**DIRECTIONS:** Copy out the text on Hungary's media laws, starting with "Another critical voice" and going on through "Hungary’s media atmosphere.", with "spokesman" renamed to "representative".

**EXTRACT PROVIDED:**
[Start of section]

When the European Parliament’s Civil Liberties Committee called last week for Europe to regularly investigate journalist freedom across the EU, it didn’t name any particular country to watch. But if there has been one European nation that has been criticized for changing its media laws in the past years, it’s Hungary.
Since coming to power in 2010 with a two-thirds majority in parliament, right-wing Prime Minister Viktor Orbán has pushed through a series of unopposed changes to the Central European country’s constitution and laws. Among those were revisions to Hungary’s media laws and regulations that included huge fines for “imbalanced” or “insulting” coverage, weakened protections for journalistic sources, and a regulatory Media Council to enforce the law with a minimum of checks to its power.
As a result, Hungary has come under ongoing criticism from both representatives of European organizations and various press freedom advocates. Although the criticism has prompted Mr. Orbán’s government to temper the laws somewhat – it says it has responded accurately to criticism about its media laws – it has not been able to persuade everyone, more than two years after the laws’ implementation.
European Commissioner Neelie Kroes, one of the most vocal critics of Hungary’s media policies, is “still not happy” with the media situation in Hungary, according to a spokesperson. Ms. Kroes, who spoke to the Civil Liberties Committee to advise on press freedom issues, wrote last year that Hungarian democracy is “at risk if rule of law and access to information are not guaranteed. News reporting should not be censored or controlled by a government’s actions.” She added that she had “serious” concerns about Hungary’s media laws, despite the modest reforms it implemented.
Another critical voice came recently from Reporters Without Borders. The Paris-based media monitor downgraded the Central European country last month with 16 points on its 2013 Press Freedom Index. Hungary, which dropped on the ranking from 40 to 56, “is still paying the price of its repressive legislative reforms, which had a major impact on the way journalists work.”
‘Just as free as it was’
But government spokesman Ferenc Kumin laughs off the suggestion that he gets tired of having to answer questions about Hungary’s media atmosphere.
“Oh you know, I’m not tired of them”, says Mr. Kumin, whose official job title is deputy state secretary for international communications. Speaking in Hungary’s prime ministerial office, which is based in the capital’s immense parliament building on the shore of the Danube river, he says “Whenever there is a question, that’s fine, we are happy with that. The problem is when there are no questions.”
“We always ask the critical voices to focus on the facts. In many cases we see that these critical voices are more emotion-based and not that much interested in the actual facts,” Kumin says.
Kumin also waves off Reporters Without Borders’ criticism. “That’s an organization of journalists, of activists – journalist-activists. With all due respect, they have a unique perspective. Journalists are always very sensitive whenever a regulation changes. The press is just as free as it was,” he says.

[End of section]

**DATA FOR REVIEW:**

[Start of section]

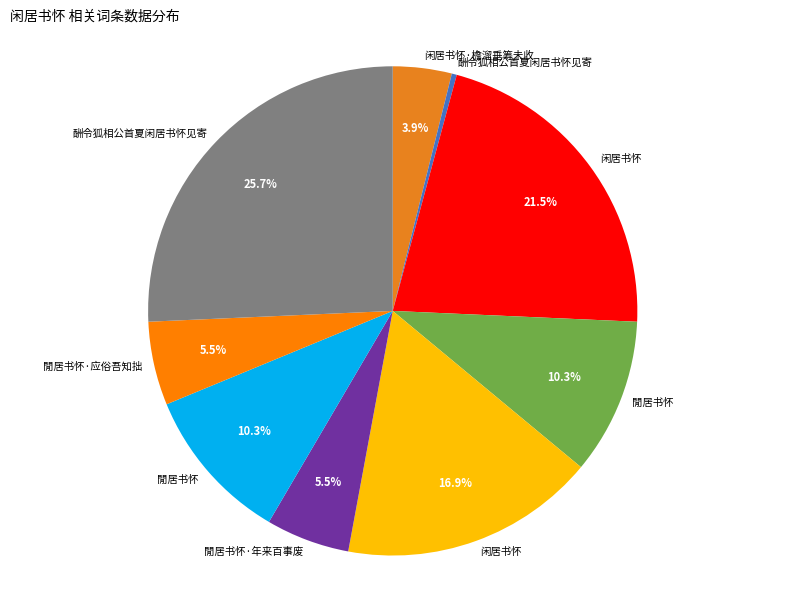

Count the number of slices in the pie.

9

[End of section]
[Start of section]

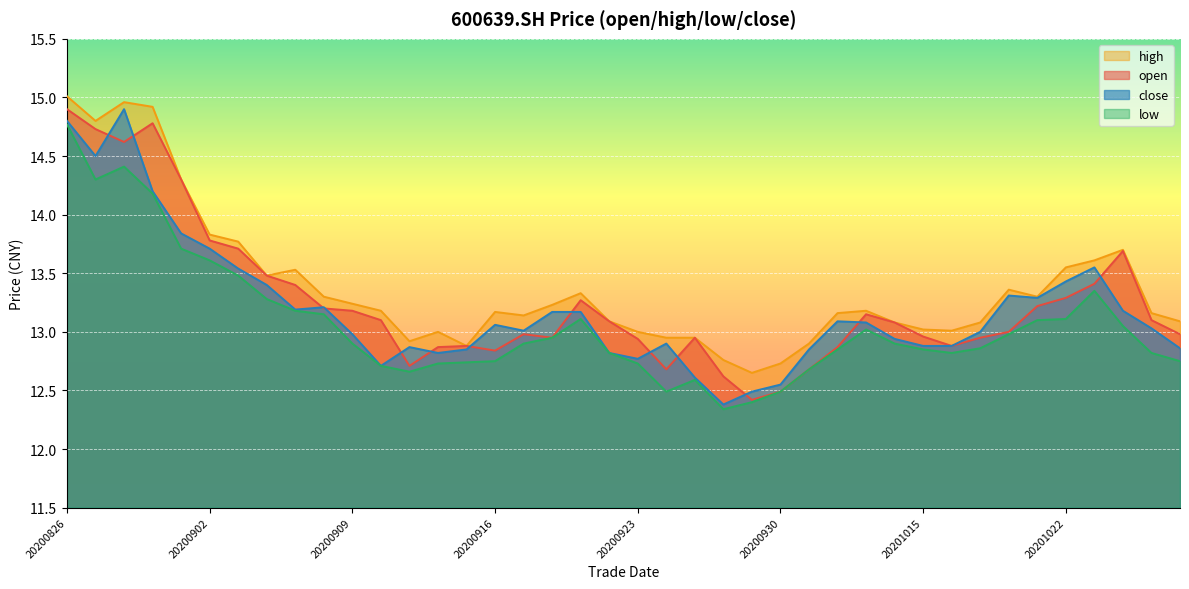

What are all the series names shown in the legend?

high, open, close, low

[End of section]

**ANSWER TO THIS TASK:**
Another critical voice came recently from Reporters Without Borders. The Paris-based media monitor downgraded the Central European country last month with 16 points on its 2013 Press Freedom Index. Hungary, which dropped on the ranking from 40 to 56, “is still paying the price of its repressive legislative reforms, which had a major impact on the way journalists work.”
‘Just as free as it was’
But government representative Ferenc Kumin laughs off the suggestion that he gets tired of having to answer questions about Hungary’s media atmosphere.